I, however, take up the complete other end of the spectrum, being completely horrified by it.  I think it’s a stupid, sexist tradition that demeaningly parades all the single girls out in front of the crowd.  The garter belt toss for the guys never seems to garner the same level of humiliation because for men being single is something to brag about.  During the bouquet toss, I always want to grab the mic and bellow, “Step right up, gentlemen, and pick yourself a ripe and desperate one!”  Ugh.  Makes it even worse when you think about why women even carried flowers at weddings to begin with, because it covered their stench during the medieval times when bathing frequently wasn’t an option.  Fantastic.  Here’s a wad of plant reproductive parts so you smell less and maybe some man will finally want you!  He doesn’t have to carry flowers to smell good for you, but you’d better smell good for him.  I know today it doesn’t have the same meaning, but it just brings my hackles up.

The following collection of pictures demonstrates my fear and loathing of the bouquet toss and bouquets in general (for fear I will be forced to catch it) throughout every wedding I’ve been to in the last several decades.  As you’ll see from these pictures, I’m great at masking my emotions.  Good thing I’m not an actor.  I would have been fired a long time ago.  I assure you none of these are staged.  

1982. Four year old me, far right, refusing to smile, not coincidentally while in the presence of bouquet-wielding women.

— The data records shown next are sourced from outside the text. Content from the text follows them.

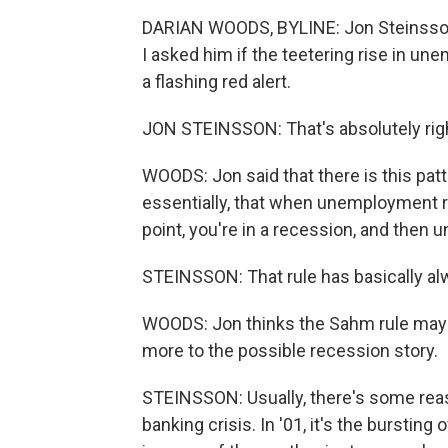
DARIAN WOODS, BYLINE: Jon Steinsson
I asked him if the teetering rise in 
a flashing red alert.
JON STEINSSON: That's absolutely right 
WOODS: Jon said that there is this patt
essentially, that when unemployment ri
point, you're in a recession, and the
STEINSSON: That rule has basically alw
WOODS: Jon thinks the Sahm rule may n
more to the possible recession story.
STEINSSON: Usually, there's some reason
banking crisis. In '01, it's the burstin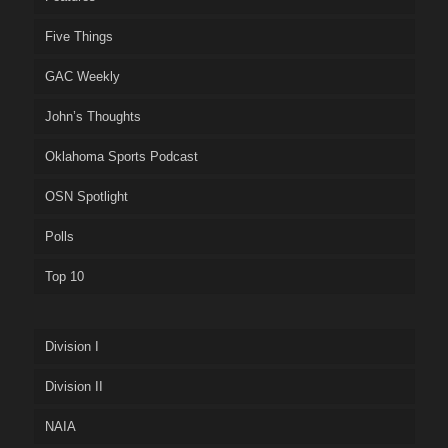
Five Things
GAC Weekly
John’s Thoughts
Oklahoma Sports Podcast
OSN Spotlight
Polls
Top 10
Division I
Division II
NAIA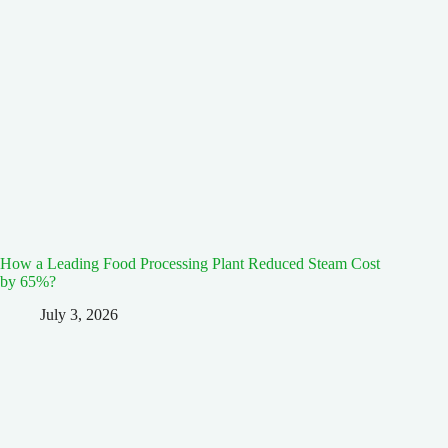
How a Leading Food Processing Plant Reduced Steam Cost
by 65%?
July 3, 2026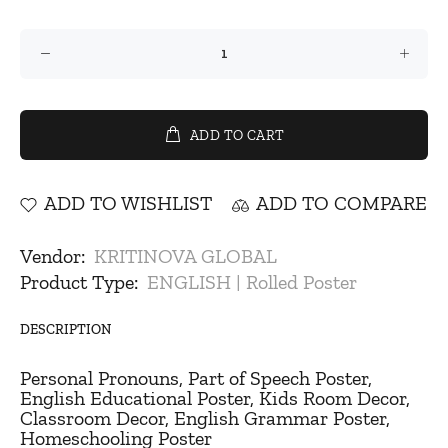
ADD TO CART
ADD TO WISHLIST
ADD TO COMPARE
Vendor:
KRITINOVA GLOBAL
Product Type:
ENGLISH | Rolled Poster
DESCRIPTION
Personal Pronouns, Part of Speech Poster,
English Educational Poster, Kids Room Decor,
Classroom Decor, English Grammar Poster,
Homeschooling Poster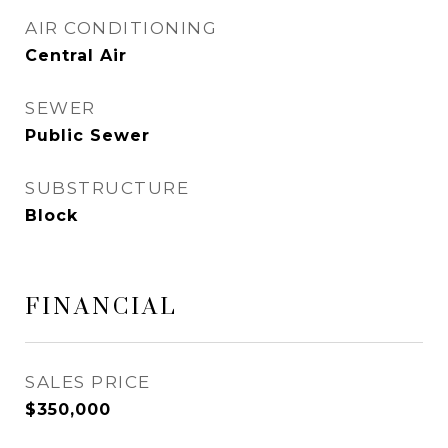
AIR CONDITIONING
Central Air
SEWER
Public Sewer
SUBSTRUCTURE
Block
FINANCIAL
SALES PRICE
$350,000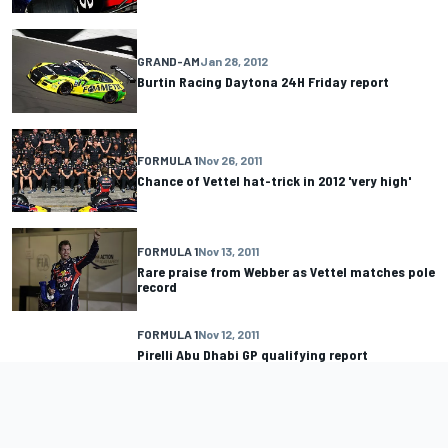
GRAND-AM
Jan 28, 2012
Burtin Racing Daytona 24H Friday report
FORMULA 1
Nov 26, 2011
Chance of Vettel hat-trick in 2012 'very high'
FORMULA 1
Nov 13, 2011
Rare praise from Webber as Vettel matches pole
record
FORMULA 1
Nov 12, 2011
Pirelli Abu Dhabi GP qualifying report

I hadn’t even been subjected to the humiliation of the bouquet toss yet, but clearly I already knew how I felt on the subject. Four year old feminist in the making.

1997. Emily looks truly happy (it was her wedding day after all). I, on the other hand, have an absurdly forced smile, kind of like I’m concentrating really hard on trying not to crap my pants…I mean, cute , exceedingly practical bridesmaid suit I, for once, wish I’d actually kept. (Emily’s my BFF of 26 years, we think alike. She also refrained from doing a bouquet toss. God love her.)

2004. Post bouquet toss. Notice my relief that Karen caught the bouquet. Also notice how I am using the groom as a buffer from the bouquet, with my hands shirking away as I try to pull as far away as possible from the scary bundle of imposed floral symbolic commitment. By the way, Karen looks just as scared holding that bouquet. And for the record, Karen has been with her boyfriend for 20 years and they never married legally.

2010. They didn’t even do a bouquet toss at this wedding and I was actually engaged at this time so I would have gotten out of it, but look at my face. I’m the Maid of Honor, so I have to hold the bride’s bouquet while she says her vows and I’m clearly petrified, like it’s going to come alive and eat me.

2010. Same wedding, same fear.

2012. Bouquet Toss Hell. Look how happy everyone is. “Yay! I’m going to catch the bouquet and my prince is going to ride through the doors of this very reception hall and marry me RIGHT NOW as soon as I catch this bouquet! Now out of my way, bitches!”. And then there’s me, far right in turquoise, sweaty and complaining that some family member made me go out there. “Eh, I will just hang around the periphery and blame my bad reflexes when I don’t even attempt to catch it.”.

2013. Immediately pre-bouquet toss. My cousin decided to take a picture and this was the pretty face I decided to make in protest. That, coupled with the fact that I had a few too many celebratory brewskis as evidenced by my distended stomach just MIGHT be the reason why weddings may be a great place to meet men for everyone else BUT me.


So please, do me a big favor.  If you’re getting married and you plan to invite me, don’t be offended if I sneer at your flower arrangements.  It isn’t because I think you have bad taste in flowers, I just think you have bad taste in bringing it near me.  And for the love of all that is holy, please don’t send people to pull me out on the floor when you throw the bouquet.  One of these times, I’m going to snap and start yelling, “Unhand me, you fiend!  I’m not single, I’m married to Jesus!  I’m calling the cops, dammit!  This is kidnapping!” all the while beating people with the glass of whatever alcoholic beverage I’m consuming.  So, unless you want an assault breaking up the most expensive day of your life, I would suggest you take my monetary donation to your happiness, let me drink, and let me be.